[INPUT DATA — start]
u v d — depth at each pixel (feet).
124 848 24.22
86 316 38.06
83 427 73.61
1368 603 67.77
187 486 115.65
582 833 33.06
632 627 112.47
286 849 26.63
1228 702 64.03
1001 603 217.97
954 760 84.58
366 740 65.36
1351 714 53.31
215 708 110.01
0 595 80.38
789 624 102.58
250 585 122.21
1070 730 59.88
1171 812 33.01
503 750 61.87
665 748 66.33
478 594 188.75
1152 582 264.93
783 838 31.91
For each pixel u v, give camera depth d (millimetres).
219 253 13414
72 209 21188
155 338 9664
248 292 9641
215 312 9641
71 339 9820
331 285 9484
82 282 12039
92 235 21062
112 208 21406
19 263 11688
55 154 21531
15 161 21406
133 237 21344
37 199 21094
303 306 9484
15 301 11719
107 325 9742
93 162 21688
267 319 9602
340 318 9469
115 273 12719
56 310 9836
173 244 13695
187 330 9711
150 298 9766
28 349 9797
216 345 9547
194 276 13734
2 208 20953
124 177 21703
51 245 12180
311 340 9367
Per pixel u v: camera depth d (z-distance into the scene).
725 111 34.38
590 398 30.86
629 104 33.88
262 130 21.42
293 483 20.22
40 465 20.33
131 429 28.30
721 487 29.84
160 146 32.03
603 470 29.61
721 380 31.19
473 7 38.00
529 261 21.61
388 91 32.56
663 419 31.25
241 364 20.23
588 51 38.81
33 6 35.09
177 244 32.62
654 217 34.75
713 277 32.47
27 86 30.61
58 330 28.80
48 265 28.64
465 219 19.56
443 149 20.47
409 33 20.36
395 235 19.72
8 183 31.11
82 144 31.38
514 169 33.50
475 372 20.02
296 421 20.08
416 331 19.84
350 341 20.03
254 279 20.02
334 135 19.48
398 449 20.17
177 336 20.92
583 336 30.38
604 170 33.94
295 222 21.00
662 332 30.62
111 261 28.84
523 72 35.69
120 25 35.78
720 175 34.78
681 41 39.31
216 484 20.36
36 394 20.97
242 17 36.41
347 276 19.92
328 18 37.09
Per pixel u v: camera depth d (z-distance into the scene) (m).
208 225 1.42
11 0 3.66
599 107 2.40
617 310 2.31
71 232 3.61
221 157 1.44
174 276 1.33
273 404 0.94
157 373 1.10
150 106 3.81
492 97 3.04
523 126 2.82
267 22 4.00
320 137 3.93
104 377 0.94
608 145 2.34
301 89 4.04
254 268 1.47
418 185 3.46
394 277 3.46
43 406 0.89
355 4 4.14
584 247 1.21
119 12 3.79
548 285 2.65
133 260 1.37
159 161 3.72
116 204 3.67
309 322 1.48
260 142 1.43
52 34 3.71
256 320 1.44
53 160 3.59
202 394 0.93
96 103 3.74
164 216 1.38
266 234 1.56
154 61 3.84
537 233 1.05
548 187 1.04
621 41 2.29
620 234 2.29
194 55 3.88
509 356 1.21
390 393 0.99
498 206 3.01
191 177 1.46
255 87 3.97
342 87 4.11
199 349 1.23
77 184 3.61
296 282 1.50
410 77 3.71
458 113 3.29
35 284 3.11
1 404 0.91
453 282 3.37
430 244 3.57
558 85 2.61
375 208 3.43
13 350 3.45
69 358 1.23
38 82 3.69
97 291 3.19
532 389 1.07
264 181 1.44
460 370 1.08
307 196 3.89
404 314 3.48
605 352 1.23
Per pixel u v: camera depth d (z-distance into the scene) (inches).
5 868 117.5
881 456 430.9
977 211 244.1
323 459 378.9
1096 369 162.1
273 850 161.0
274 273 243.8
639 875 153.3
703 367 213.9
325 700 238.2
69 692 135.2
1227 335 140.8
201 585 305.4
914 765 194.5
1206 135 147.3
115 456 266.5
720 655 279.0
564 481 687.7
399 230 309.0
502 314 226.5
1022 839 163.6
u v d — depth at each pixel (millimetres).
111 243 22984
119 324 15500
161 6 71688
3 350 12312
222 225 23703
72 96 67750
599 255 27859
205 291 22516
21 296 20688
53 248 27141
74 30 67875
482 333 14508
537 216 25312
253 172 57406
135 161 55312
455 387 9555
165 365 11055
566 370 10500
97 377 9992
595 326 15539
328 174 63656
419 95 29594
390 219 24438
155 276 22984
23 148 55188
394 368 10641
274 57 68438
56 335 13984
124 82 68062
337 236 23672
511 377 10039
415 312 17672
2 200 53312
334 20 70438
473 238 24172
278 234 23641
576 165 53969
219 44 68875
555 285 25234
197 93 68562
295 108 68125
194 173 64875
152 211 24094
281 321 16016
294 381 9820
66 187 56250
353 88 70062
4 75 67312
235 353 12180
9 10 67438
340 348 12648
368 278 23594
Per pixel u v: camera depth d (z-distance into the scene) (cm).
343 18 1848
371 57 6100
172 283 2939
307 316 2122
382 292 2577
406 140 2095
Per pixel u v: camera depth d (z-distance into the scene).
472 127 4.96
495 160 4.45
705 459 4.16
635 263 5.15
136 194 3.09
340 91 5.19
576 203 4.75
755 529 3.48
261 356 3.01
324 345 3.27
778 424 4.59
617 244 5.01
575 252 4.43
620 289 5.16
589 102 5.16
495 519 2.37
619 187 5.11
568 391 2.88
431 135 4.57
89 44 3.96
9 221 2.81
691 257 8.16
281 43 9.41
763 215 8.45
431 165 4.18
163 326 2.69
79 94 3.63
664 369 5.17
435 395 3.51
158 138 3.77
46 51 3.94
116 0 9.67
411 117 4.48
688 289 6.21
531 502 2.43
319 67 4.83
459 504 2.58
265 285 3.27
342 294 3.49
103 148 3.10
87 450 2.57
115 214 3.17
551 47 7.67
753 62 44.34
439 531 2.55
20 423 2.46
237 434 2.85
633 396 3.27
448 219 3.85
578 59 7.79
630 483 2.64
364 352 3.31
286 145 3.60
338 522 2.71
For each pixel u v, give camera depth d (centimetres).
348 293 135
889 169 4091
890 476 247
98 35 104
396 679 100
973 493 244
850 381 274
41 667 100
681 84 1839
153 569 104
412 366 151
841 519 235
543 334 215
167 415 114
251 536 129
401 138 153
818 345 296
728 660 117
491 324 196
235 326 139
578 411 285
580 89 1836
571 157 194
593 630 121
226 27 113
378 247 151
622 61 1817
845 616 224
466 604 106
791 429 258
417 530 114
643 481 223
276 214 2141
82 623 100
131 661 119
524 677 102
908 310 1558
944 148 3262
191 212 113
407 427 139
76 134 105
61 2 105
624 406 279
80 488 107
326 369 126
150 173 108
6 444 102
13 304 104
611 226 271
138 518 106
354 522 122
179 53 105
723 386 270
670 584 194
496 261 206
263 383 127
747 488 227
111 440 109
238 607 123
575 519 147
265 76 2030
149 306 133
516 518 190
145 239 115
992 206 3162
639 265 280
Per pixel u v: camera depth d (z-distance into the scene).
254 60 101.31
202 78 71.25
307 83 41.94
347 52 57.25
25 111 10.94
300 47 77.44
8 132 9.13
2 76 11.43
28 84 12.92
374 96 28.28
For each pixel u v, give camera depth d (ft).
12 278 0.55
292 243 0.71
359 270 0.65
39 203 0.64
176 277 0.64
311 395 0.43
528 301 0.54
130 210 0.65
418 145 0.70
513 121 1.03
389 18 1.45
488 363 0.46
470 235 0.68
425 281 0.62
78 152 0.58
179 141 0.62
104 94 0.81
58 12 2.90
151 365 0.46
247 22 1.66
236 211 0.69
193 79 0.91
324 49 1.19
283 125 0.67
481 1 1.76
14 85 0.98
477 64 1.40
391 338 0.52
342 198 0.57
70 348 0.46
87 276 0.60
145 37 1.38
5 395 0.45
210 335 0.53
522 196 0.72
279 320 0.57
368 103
[INPUT DATA — finish]
● DESCRIPTION OF THE TASK: What is asked for is an exact copy of the lines above from the one containing "617 310 2.31" through the one containing "161 6 71688", and only those.

● REPLY:
617 310 2.31
71 232 3.61
221 157 1.44
174 276 1.33
273 404 0.94
157 373 1.10
150 106 3.81
492 97 3.04
523 126 2.82
267 22 4.00
320 137 3.93
104 377 0.94
608 145 2.34
301 89 4.04
254 268 1.47
418 185 3.46
394 277 3.46
43 406 0.89
355 4 4.14
584 247 1.21
119 12 3.79
548 285 2.65
133 260 1.37
159 161 3.72
116 204 3.67
309 322 1.48
260 142 1.43
52 34 3.71
256 320 1.44
53 160 3.59
202 394 0.93
96 103 3.74
164 216 1.38
266 234 1.56
154 61 3.84
537 233 1.05
548 187 1.04
621 41 2.29
620 234 2.29
194 55 3.88
509 356 1.21
390 393 0.99
498 206 3.01
191 177 1.46
255 87 3.97
342 87 4.11
199 349 1.23
77 184 3.61
296 282 1.50
410 77 3.71
458 113 3.29
35 284 3.11
1 404 0.91
453 282 3.37
430 244 3.57
558 85 2.61
375 208 3.43
13 350 3.45
69 358 1.23
38 82 3.69
97 291 3.19
532 389 1.07
264 181 1.44
460 370 1.08
307 196 3.89
404 314 3.48
605 352 1.23
Per pixel u v: camera depth d (z-distance into the scene) (inches).
5 868 117.5
881 456 430.9
977 211 244.1
323 459 378.9
1096 369 162.1
273 850 161.0
274 273 243.8
639 875 153.3
703 367 213.9
325 700 238.2
69 692 135.2
1227 335 140.8
201 585 305.4
914 765 194.5
1206 135 147.3
115 456 266.5
720 655 279.0
564 481 687.7
399 230 309.0
502 314 226.5
1022 839 163.6
u v d — depth at each pixel (millimetres).
111 243 22984
119 324 15500
161 6 71688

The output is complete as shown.